5 mai 2020 – Rémi Checchetto

Et puis ils pouvaient tous compter les étoiles

On leur avait pourtant partout destiné

décidé, dédié une vie, toute une vie entière, et on la leur avait dessinée, la vie, toute bien droite dans les corons, un pas à pas rectiligne, des lignes de la main tirées au cordeau, des embûches détruites à la dynamite, des oui dans les pots de géranium à toutes les fenêtres

quelles promesses ! quelle douceur ! va petit homme, la bouche d’ombre de la mine n’est pas celle de la tombe ! va, va tout droit comme un I, mais non, bien sûr ce n’est pas celui d’Imbécile !
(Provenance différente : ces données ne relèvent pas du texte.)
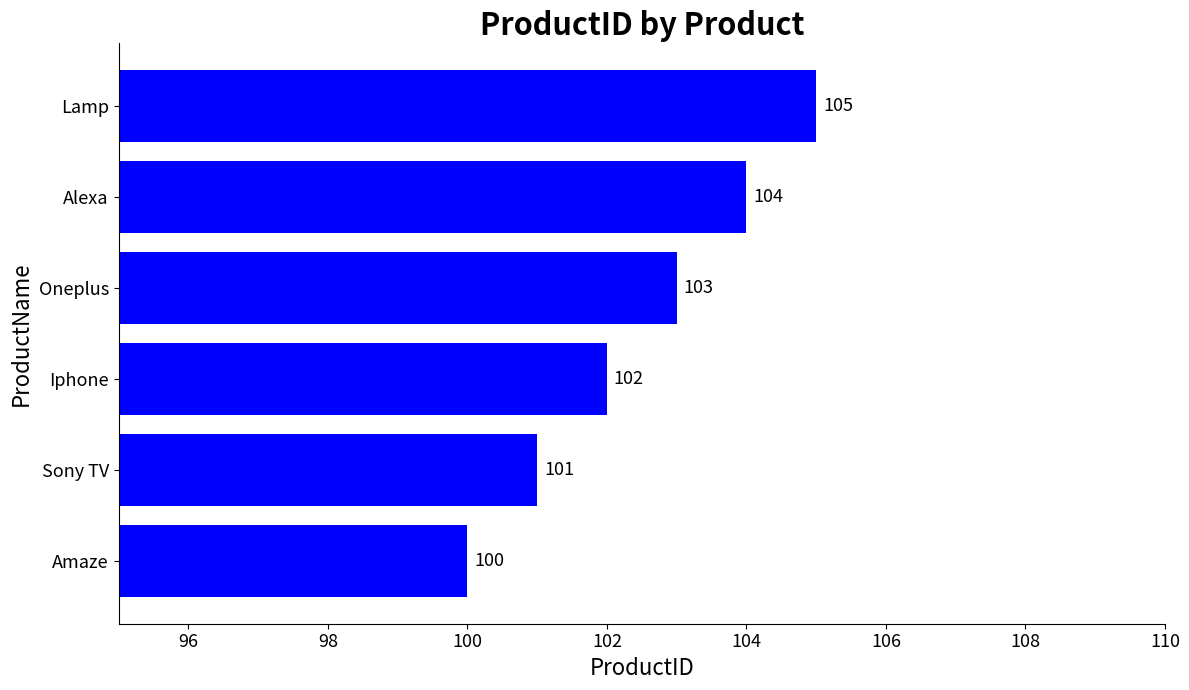

Approximately how many times larger is the value at Alexa compared to Amaze?

1.0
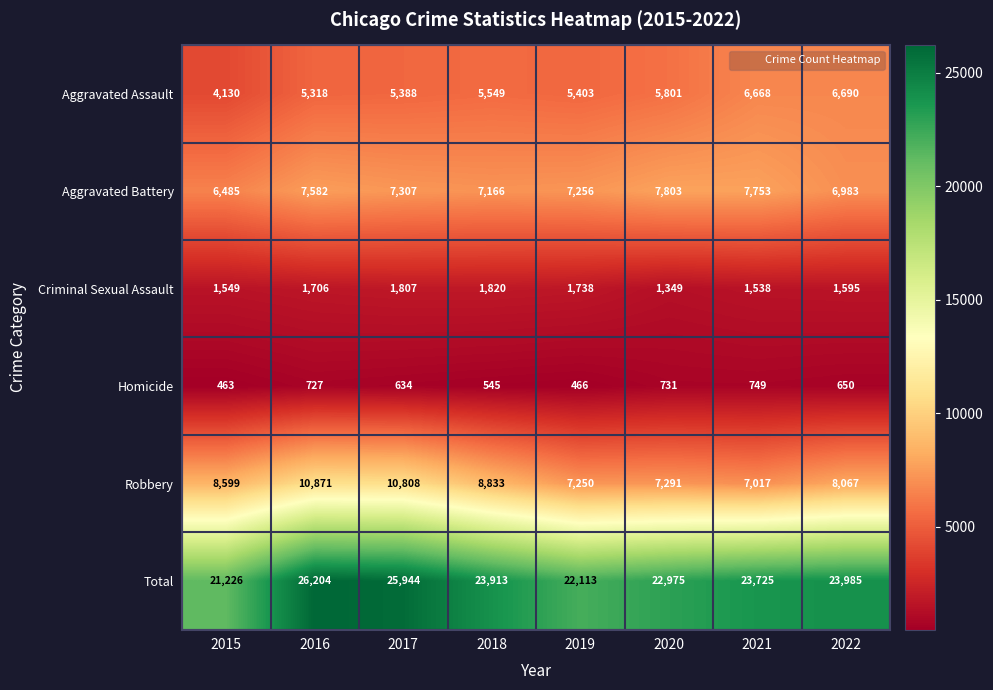

Is the value of Total at 2022 greater than the value of Homicide at 2021?

Yes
les femmes ? on leur avait lié les idées dans leur chignon, une vie toute bien au chaud, une vie en boule bien serrée, bien fichée avec des épingles dedans, que rien ne dépasse, que ça tourne en rond dans le giron du chignon et c’est très bien, très très bien ainsi !

et puis ils pouvaient tous compter les étoiles, toutes les étoiles, chaque soir que le bon Dieu fait ils pouvaient lever le nez dans les étoiles, s’abreuver de leur rayonnement gratuit, gratuit ! et même pas la peine de dire merci !

Extrait de Sépia, publié aux éditions La Dragonne.